Microsoft has been heavily investing in AI integration in its flagship integrated development environment (IDE), Visual Studio, for the past couple of years. However, it really ramped up this effort with Visual Studio 2026, which is currently in preview. Now, the Redmond tech giant has begun testing a Copilot feature that could be a game-changer for developers using Visual Studio.
Although Visual Studio allows quick prompts and reusable prompt files for development workflows, Microsoft understands that they don"t work well in complex projects and require constant monitoring and iterations from the developer. To work around this problem, Microsoft has announced a public preview of the Planning feature in Visual Studio.
When Copilot is run in Agent Mode using this feature, it will have the ability to research your codebase, break down your ask into smaller problems, and then work on them step by step with iterations that refine the output. Microsoft believes that this structured breakdown of tasks will give developers more transparency when it comes to the generated code.
Developers who utilize this feature in Visual Studio will notice that Copilot will automatically determine if it should treat the problem as a quick prompt that will generate a faster response, or a multi-step plan that offers a coordinated path to the solution. If it"s the latter, the plan will be generated in markdown format and will also indicate the progress of the overall task. The plan will also be written to the %TEMP%\VisualStudio\copilot-vs\ location so that you can reuse it across threads, if needed. That said, if you edit the plan, the changes won"t be instantaneous, and you will have to execute the prompt again; Microsoft is looking into making this process smoother, though.

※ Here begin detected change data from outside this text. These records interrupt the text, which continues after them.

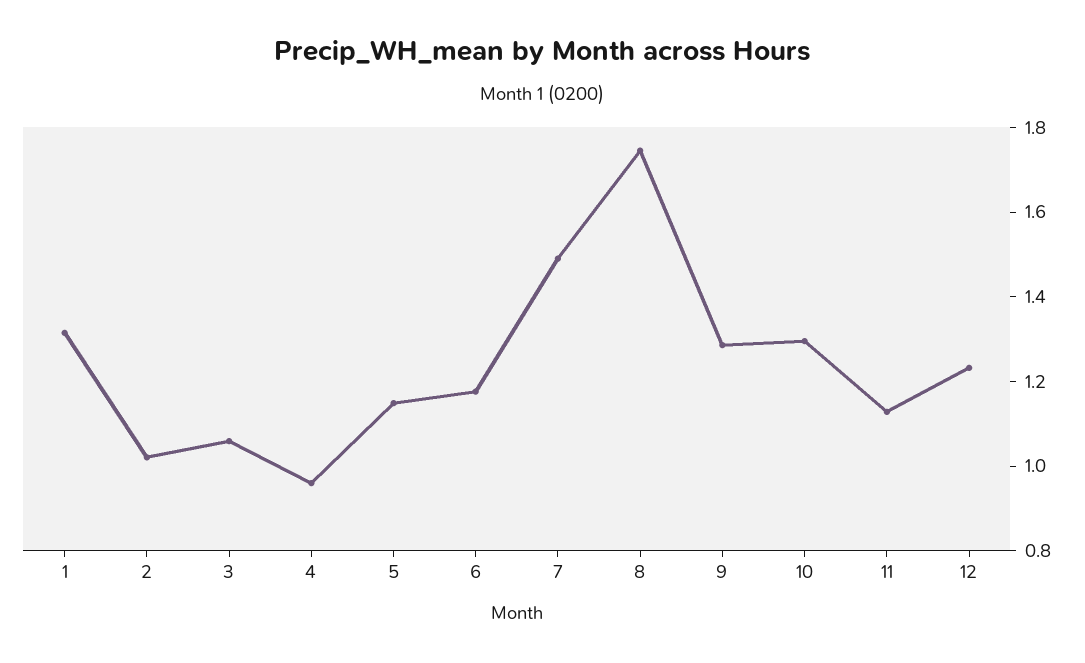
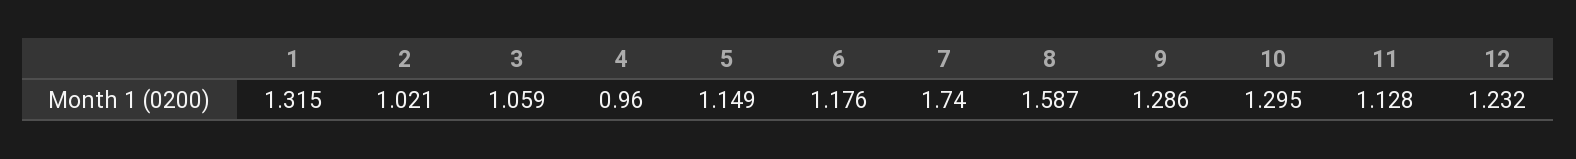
  {
    "1": 1.315,
    "2": 1.021,
    "3": 1.059,
    "4": 0.96,
    "5": 1.149,
    "6": 1.176,
-   "7": 1.5,
+   "7": 1.74,
-   "8": 1.75,
+   "8": 1.587,
    "9": 1.286,
    "10": 1.295,
    "11": 1.128,
    "12": 1.232
  }

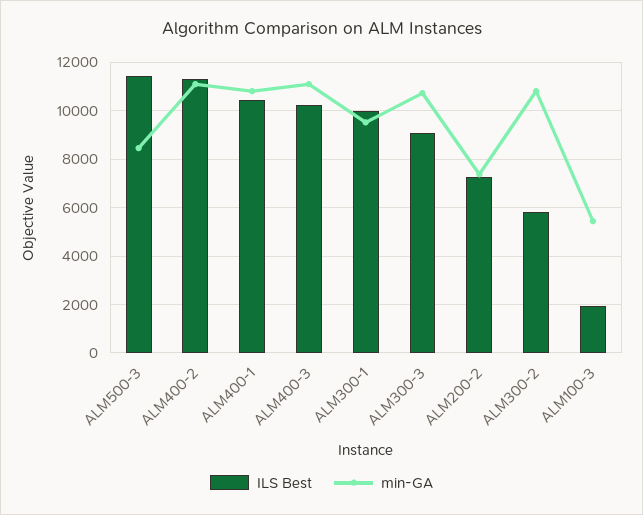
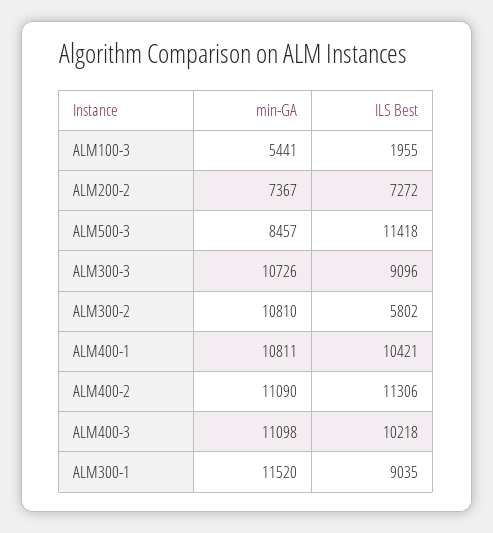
  {
    "ILS Best": {
      "ALM500-3": 11418,
      "ALM400-2": 11306,
      "ALM400-1": 10421,
      "ALM400-3": 10218,
-     "ALM300-1": 10000,
+     "ALM300-1": 9035,
      "ALM300-3": 9096,
      "ALM200-2": 7272,
      "ALM300-2": 5802,
      "ALM100-3": 1955
    },
    "min-GA": {
      "ALM500-3": 8457,
      "ALM400-2": 11090,
      "ALM400-1": 10811,
      "ALM400-3": 11098,
-     "ALM300-1": 9500,
+     "ALM300-1": 11520,
      "ALM300-3": 10726,
      "ALM200-2": 7367,
      "ALM300-2": 10810,
      "ALM100-3": 5441
    }
  }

Microsoft has highlighted that in its own testing, both GPT-5 and Claude Sonnet 4 models gained improvements in accuracy and speed when they leveraged Planning. The company measured it as having "15% higher success and 20% more tasks resolved", but it is in the process of testing other models to confirm the presence of a trend too.
In terms of upcoming improvements, Microsoft is looking to improve caching processes, improve model reasoning, and increase contextual understanding of projects. For now, Planning in Copilot Chat is available in public preview in Visual Studio 2022 17.14. It"s undergoing a staggered rollout, but if it"s not enabled for you yet, do check Tools > Options > Copilot > Enable Planning.